** begin LISTED RECORDS **

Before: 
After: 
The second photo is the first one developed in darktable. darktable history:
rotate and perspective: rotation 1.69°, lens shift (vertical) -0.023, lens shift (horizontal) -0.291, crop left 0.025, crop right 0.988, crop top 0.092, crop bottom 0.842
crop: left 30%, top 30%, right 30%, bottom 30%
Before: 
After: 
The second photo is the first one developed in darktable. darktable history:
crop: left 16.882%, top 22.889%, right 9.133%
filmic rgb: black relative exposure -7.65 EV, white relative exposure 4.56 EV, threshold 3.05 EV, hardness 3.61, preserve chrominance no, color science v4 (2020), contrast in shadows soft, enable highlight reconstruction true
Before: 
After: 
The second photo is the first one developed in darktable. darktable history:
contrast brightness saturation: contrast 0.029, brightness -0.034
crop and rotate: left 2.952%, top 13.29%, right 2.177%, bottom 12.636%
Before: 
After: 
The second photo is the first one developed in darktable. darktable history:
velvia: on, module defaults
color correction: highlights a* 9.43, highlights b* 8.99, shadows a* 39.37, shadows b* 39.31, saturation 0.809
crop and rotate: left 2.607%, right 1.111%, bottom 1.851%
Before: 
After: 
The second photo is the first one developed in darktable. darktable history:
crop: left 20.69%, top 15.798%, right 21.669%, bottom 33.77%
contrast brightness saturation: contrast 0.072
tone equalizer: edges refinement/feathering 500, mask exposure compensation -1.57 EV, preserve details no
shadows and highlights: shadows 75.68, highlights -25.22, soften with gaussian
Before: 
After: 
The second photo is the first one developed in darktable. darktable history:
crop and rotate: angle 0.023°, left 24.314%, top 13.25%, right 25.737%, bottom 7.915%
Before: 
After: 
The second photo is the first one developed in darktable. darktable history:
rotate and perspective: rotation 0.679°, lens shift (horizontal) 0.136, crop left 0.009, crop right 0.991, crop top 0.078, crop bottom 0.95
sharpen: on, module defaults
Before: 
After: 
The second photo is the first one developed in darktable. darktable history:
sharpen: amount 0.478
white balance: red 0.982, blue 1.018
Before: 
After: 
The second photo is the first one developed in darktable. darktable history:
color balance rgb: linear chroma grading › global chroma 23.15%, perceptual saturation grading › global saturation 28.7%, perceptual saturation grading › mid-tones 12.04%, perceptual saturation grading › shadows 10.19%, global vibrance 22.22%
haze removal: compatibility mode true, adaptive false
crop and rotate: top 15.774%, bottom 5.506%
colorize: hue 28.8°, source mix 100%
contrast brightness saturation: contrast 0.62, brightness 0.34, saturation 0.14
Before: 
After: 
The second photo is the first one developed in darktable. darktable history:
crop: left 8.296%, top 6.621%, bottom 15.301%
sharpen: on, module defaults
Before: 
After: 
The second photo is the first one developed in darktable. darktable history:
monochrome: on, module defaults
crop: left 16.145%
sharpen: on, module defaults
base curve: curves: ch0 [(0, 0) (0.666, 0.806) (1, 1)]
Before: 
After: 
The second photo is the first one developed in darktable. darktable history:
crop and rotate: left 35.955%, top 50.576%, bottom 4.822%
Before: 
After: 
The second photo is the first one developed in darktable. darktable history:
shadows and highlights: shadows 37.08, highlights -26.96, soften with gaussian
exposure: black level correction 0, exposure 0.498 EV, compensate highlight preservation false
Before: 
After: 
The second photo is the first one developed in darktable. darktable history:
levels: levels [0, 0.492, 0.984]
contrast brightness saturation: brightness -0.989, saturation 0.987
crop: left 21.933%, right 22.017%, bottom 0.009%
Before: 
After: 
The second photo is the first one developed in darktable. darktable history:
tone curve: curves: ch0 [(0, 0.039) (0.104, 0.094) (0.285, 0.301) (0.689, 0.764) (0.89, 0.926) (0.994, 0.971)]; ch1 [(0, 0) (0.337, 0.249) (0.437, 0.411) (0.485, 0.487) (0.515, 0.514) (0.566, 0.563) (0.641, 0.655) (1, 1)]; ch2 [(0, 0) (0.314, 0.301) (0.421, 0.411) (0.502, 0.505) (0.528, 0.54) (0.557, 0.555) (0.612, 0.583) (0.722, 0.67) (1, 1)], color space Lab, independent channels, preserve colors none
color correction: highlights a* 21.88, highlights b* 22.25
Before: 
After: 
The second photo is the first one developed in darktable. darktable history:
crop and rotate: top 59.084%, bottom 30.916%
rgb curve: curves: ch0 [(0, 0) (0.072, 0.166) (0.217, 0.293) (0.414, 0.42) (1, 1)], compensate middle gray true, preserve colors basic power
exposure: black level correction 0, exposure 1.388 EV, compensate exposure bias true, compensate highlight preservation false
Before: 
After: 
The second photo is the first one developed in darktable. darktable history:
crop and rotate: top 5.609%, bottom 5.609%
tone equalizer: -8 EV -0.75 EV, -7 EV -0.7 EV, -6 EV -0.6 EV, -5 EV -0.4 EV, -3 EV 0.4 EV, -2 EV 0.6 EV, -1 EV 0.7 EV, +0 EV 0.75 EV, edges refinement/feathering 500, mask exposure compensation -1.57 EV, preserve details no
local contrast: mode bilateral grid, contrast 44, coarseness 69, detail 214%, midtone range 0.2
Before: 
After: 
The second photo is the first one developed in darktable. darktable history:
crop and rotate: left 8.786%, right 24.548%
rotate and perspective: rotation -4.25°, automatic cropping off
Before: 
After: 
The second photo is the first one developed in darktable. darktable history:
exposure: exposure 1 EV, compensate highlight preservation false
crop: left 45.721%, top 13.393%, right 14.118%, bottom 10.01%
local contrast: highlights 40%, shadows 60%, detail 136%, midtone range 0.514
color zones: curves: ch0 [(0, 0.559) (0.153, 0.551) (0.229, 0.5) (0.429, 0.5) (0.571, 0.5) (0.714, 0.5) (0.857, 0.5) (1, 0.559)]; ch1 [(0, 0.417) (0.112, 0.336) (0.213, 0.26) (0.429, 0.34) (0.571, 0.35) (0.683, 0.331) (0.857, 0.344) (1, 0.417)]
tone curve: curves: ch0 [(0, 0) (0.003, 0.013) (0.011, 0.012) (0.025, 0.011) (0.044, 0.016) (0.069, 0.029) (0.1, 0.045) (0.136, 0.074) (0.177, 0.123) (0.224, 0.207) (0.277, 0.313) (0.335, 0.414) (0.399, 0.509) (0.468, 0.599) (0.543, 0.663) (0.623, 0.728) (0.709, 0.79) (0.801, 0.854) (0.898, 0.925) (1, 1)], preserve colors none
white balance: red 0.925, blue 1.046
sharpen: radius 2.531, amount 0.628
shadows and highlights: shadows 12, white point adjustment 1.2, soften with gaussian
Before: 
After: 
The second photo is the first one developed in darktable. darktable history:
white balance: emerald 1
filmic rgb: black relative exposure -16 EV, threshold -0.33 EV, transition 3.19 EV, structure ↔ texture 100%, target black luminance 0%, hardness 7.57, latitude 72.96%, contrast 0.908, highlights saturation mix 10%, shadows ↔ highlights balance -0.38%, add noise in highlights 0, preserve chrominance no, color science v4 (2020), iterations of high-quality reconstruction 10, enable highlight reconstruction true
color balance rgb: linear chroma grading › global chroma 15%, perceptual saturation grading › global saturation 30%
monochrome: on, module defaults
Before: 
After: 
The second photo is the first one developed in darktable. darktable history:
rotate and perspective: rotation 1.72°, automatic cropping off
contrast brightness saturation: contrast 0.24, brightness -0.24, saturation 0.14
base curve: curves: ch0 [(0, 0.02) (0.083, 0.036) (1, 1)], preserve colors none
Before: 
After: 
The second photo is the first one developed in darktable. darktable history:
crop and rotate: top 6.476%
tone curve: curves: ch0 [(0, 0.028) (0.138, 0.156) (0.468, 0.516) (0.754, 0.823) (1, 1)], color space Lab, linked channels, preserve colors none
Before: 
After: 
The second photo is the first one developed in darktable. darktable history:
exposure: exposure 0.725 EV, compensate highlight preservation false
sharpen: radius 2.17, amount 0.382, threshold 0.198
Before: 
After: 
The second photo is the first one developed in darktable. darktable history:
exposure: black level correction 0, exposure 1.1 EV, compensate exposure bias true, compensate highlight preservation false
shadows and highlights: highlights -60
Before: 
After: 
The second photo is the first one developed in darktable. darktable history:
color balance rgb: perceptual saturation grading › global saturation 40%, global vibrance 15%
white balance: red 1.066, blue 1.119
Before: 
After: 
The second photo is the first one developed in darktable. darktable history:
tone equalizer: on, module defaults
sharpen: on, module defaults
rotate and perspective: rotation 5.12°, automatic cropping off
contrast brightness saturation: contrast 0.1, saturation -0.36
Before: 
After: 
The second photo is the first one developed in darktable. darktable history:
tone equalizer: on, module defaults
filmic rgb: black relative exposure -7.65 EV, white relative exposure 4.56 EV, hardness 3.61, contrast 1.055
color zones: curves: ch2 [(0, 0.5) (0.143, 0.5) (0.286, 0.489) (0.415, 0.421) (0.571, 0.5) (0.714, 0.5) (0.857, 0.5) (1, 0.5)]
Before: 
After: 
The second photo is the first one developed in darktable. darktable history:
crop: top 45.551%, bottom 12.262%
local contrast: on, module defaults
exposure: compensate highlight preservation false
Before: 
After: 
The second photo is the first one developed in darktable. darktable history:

** end LISTED RECORDS **

WHAT THE TASK ASKS:
Rewrite the records from their start through the line containing "crop: left 30%, top", swapping "developed" for "processed" and leaving all else unchanged.

RESULT OF THIS EXERCISE:
Before: 
After: 
The second photo is the first one processed in darktable. darktable history:
rotate and perspective: rotation 1.69°, lens shift (vertical) -0.023, lens shift (horizontal) -0.291, crop left 0.025, crop right 0.988, crop top 0.092, crop bottom 0.842
crop: left 30%, top 30%, right 30%, bottom 30%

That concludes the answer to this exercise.